Thousands of protesters are expected outside Scottish Labour's conference venue in Glasgow today, as criticism mounts over Sir Keir Starmer's reluctance to call for an immediate ceasefire in Gaza.

Delegates in the Scottish Exhibition Centre will likely back a motion calling for an immediate ceasefire.

And yesterday, in his keynote address, Anas Sarwar was also explicit in calling for an "immediate ceasefire with an end to rocket fire going in to, and coming out of, Gaza right now."

READ MORE: Anas Sarwar downplays ceasefire differences with Keir Starmer

Sir Keir has always stopped short of using the word “immediate”, rather calling for a “sustainable” ceasefire.

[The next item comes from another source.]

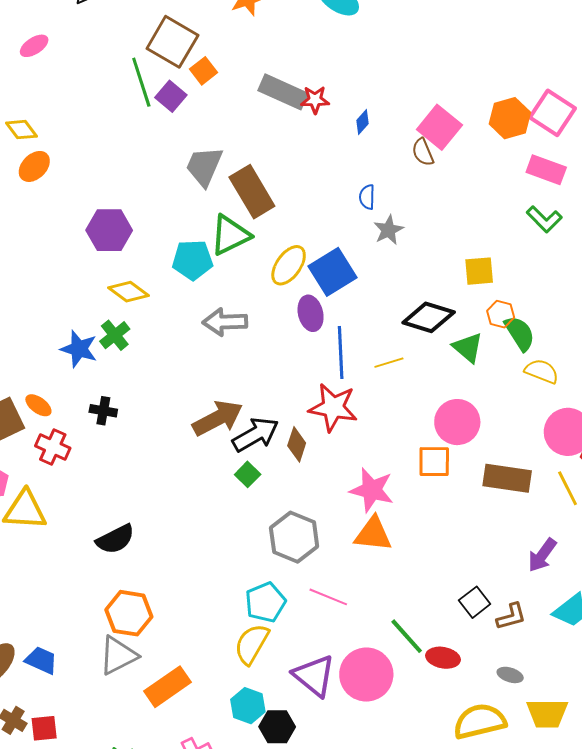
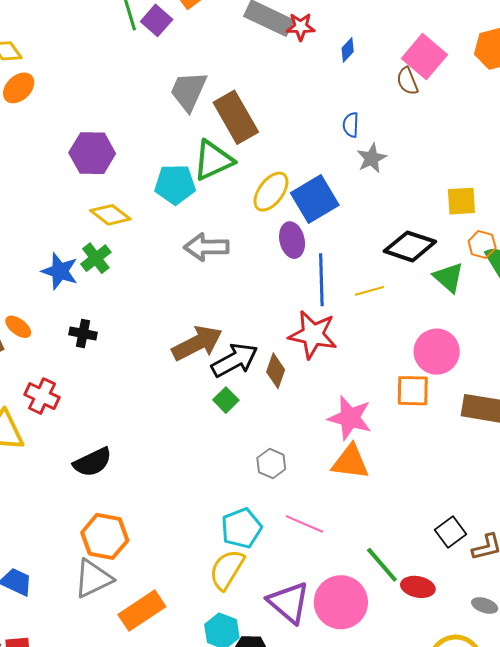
red cross: (53, 447) -> (42, 396), moved
gray hexagon: (294, 537) -> (271, 463), size x0.6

Speaking to the BBC’s Good Morning Scotland, Mr Sarwar denied that there was any real difference between the positions.

He said: “I don’t actually think there’s as much distance in this as people now believe.

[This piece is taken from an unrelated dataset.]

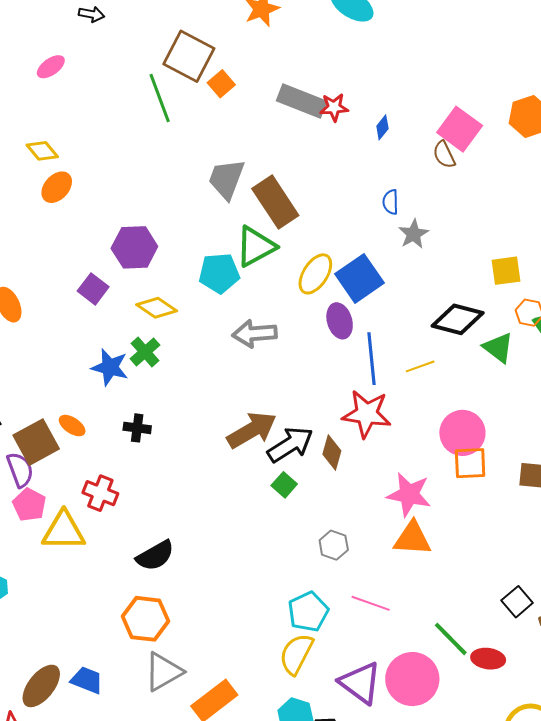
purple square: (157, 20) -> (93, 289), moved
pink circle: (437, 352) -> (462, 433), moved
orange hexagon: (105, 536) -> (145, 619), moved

“Keir Starmer in recent days has said he wants the fighting to stop right now and for that to be a sustainable ceasefire.”

He said they both wanted the violence in the Palestinian enclave to stop “right now” along with the delivery of humanitarian aid, the release of Israeli hostages.

Mr Sarwar said: “We shouldn’t be stuck on the semantics because this is a really important issue of life and death for people right now in Gaza and in Israel.

“The idea that this is about the semantics within one political party that’s in opposition…”

Pressed on why Sir Keir had not used the phrase “immediate ceasefire”, Mr Sarwar said: “Keir Starmer has said ‘the immediate end to fighting’, which means a sustainable ceasefire.

“I am perfectly relaxed and happy to say we need an immediate ceasefire and I have been saying so for weeks and weeks on end.”

The party leader also said “open conversations” were happening with Labour’s two Scottish MPs, Ian Murray and Michael Shanks, ahead of an SNP vote on a ceasefire in the Commons this week.

When they forced a similar vote in the Commons in November, it caused splits in the Parliamentary Labour Party, with 56 MPs defying Sir Keir, including 10 shadow ministers and aides.

SNP foreign affairs spokesman Brendan O’Hara said Mr Sarwar should whip his MPs to back their motion.

He said: “The time for warm words is over. More than 28,000 Palestinian children, women and civilians have now been killed since Westminster failed to back a ceasefire in November.

“I urge Anas Sarwar to ensure Labour MPs don’t repeat the same devastating mistake they made when they opposed a ceasefire in November – he needs to show some leadership and whip them to vote in favour this time.

“By failing to join international pressure, Westminster is making an immediate ceasefire less likely and putting more lives at risk.

“Children in Gaza can’t afford for the UK to turn a blind eye once again.”